One of the most powerful symbols of farm life, culture, and identity is none other than the pickup truck.

A Symbol of the Heartland

The image of the pickup is parked at the intersection of both 20th Century imaginings of the Heartland. Trucks are produced in factories, and aid in work and home life tasks like hauling lumber or helping a friend move.

These half-beds stood as emblems of modernity. Yet, they were painted onto a canvas of a perceived former, pastoral, or possibly, more "traditional" time and place as they sat in their owner's barn, garage, or dirt driveway.

They are time, memory, and being.

The pickup blurs the line between American historical modernity and tradition, as it exists in both. It is a way to connect to the past while also forging ahead on the frontier of the future.

In our contemporary moment, the pickup symbolizes our life, one caught between the old and the new. It's not surprising that the idea of the Heartland was conceived of in the same manner. The truck is a half-bed of history.

Even now, the Heartland as we know it is shifting. It's not limited by where you live, or how you make a paycheck. It's that connection to how things used to be, in a slower, safer, less stress-filled world. It's the need to feel self-sustaining, self-assure, and self-respecting.

Why They Care

Some owners purchase a truck because that is what was owned by their father or grandfather. For them, the truck connects them with the perception of their family held in their memory.

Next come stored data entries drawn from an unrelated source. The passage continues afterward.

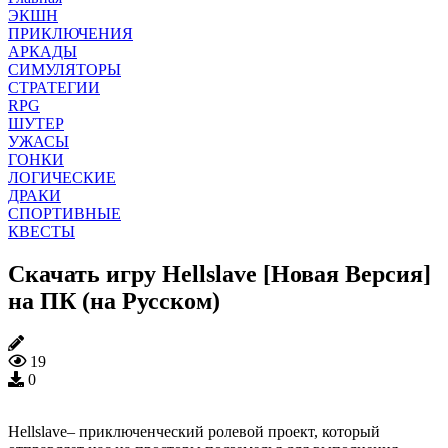
ЭКШН
ПРИКЛЮЧЕНИЯ
АРКАДЫ
СИМУЛЯТОРЫ
СТРАТЕГИИ
RPG
ШУТЕР
УЖАСЫ
ГОНКИ
ЛОГИЧЕСКИЕ
ДРАКИ
СПОРТИВНЫЕ
КВЕСТЫ
Скачать игру Hellslave [Новая Версия]
на ПК (на Русском)
19
0
Hellslave– приключенческий ролевой проект, который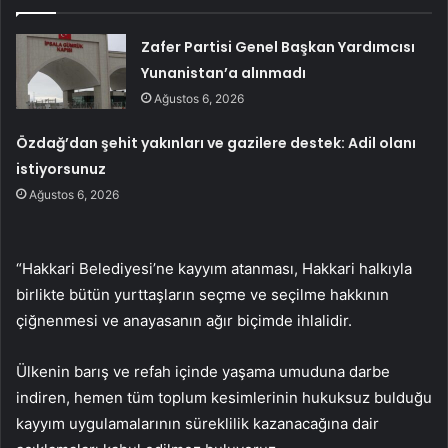
Zafer Partisi Genel Başkan Yardımcısı
Yunanistan’a alınmadı
Ağustos 6, 2026
Özdağ’dan şehit yakınları ve gazilere destek: Adil olanı
istiyorsunuz
Ağustos 6, 2026
“Hakkari Belediyesi’ne kayyım atanması, Hakkari halkıyla
birlikte bütün yurttaşların seçme ve seçilme hakkının
çiğnenmesi ve anayasanın ağır biçimde ihlalidir.
Ülkenin barış ve refah içinde yaşama umuduna darbe
indiren, hemen tüm toplum kesimlerinin hukuksuz bulduğu
kayyım uygulamalarının süreklilik kazanacağına dair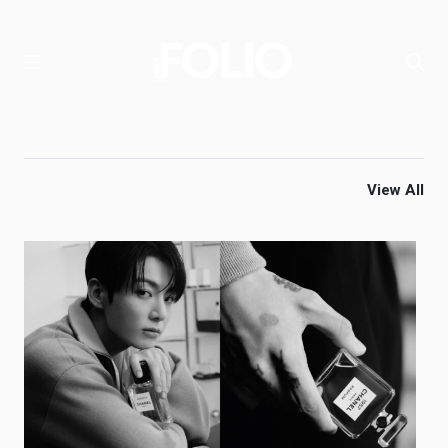
View All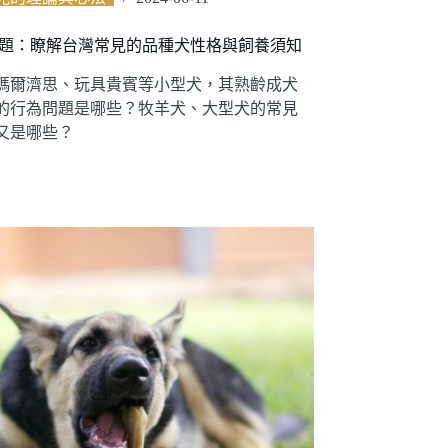
是非題：瞭解台灣常見的品種犬性格與飼養須知
瑪爾濟思、玩具貴賓等小型犬，其熟齡成犬
的行為問題是哪些？牧羊犬、大型犬的常見
又是哪些？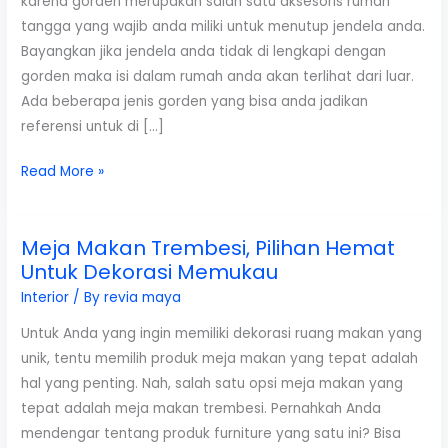
karena gorden merupakan salah satu aksesoris rumah
tangga yang wajib anda miliki untuk menutup jendela anda.
Bayangkan jika jendela anda tidak di lengkapi dengan
gorden maka isi dalam rumah anda akan terlihat dari luar.
Ada beberapa jenis gorden yang bisa anda jadikan
referensi untuk di […]
Daftar
Read More »
Harga
Gorden
Meja Makan Trembesi, Pilihan Hemat
Minimalis
Untuk Dekorasi Memukau
Terbaru
2019
Interior
/ By
revia maya
Untuk Anda yang ingin memiliki dekorasi ruang makan yang
unik, tentu memilih produk meja makan yang tepat adalah
hal yang penting. Nah, salah satu opsi meja makan yang
tepat adalah meja makan trembesi. Pernahkah Anda
mendengar tentang produk furniture yang satu ini? Bisa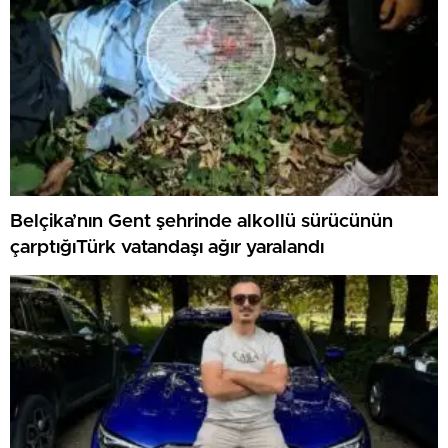
Belçika’nın Gent şehrinde alkollü sürücünün
çarptığıTürk vatandaşı ağır yaralandı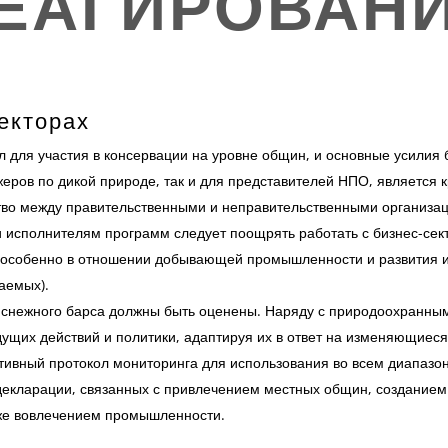
ЕАГИРОВАН
екторах
л для участия в консервации на уровне общин, и основные усили
жеров по дикой природе, так и для представителей НПО, является
ство между правительственными и неправительственными организа
 исполнителям программ следует поощрять работать с бизнес-сек
, особенно в отношении добывающей промышленности и развития 
аемых).
 снежного барса должны быть оценены. Наряду с природоохранны
щих действий и политики, адаптируя их в ответ на изменяющиеся
ивный протокол мониторинга для использования во всем диапазон
декларации, связанных с привлечением местных общин, создание
кже вовлечением промышленности.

Others will love a truck because it helps them ably perform their job. Their love of the vehicle may spawn from heritage or necessity, but no matter their reasons, it marks their belonging into personal and communal histories.

With their ticket punched, they inherit the legacies of the truck—a membership into the Heartland.

For me, the pickup's popularity stems from the powerful ties to family, community, and those "fly-over-states" sung about by Jason Aldean. But it is also concerned with a person's identity, both present and future.

A pickup owner tends to their history, yet needs to explore new territories and build new roads.

This situates why I believe the Heartland loves its trucks, but it's only one dimension in a complex mythology.

Do you think the Heartland cares about trucks? Why? Sharing a story or experience with someone forms the building blocks of the meaning of a truck and the Heartland.

So ask that question of the truck owners among your family and friends. I bet there are a bunch.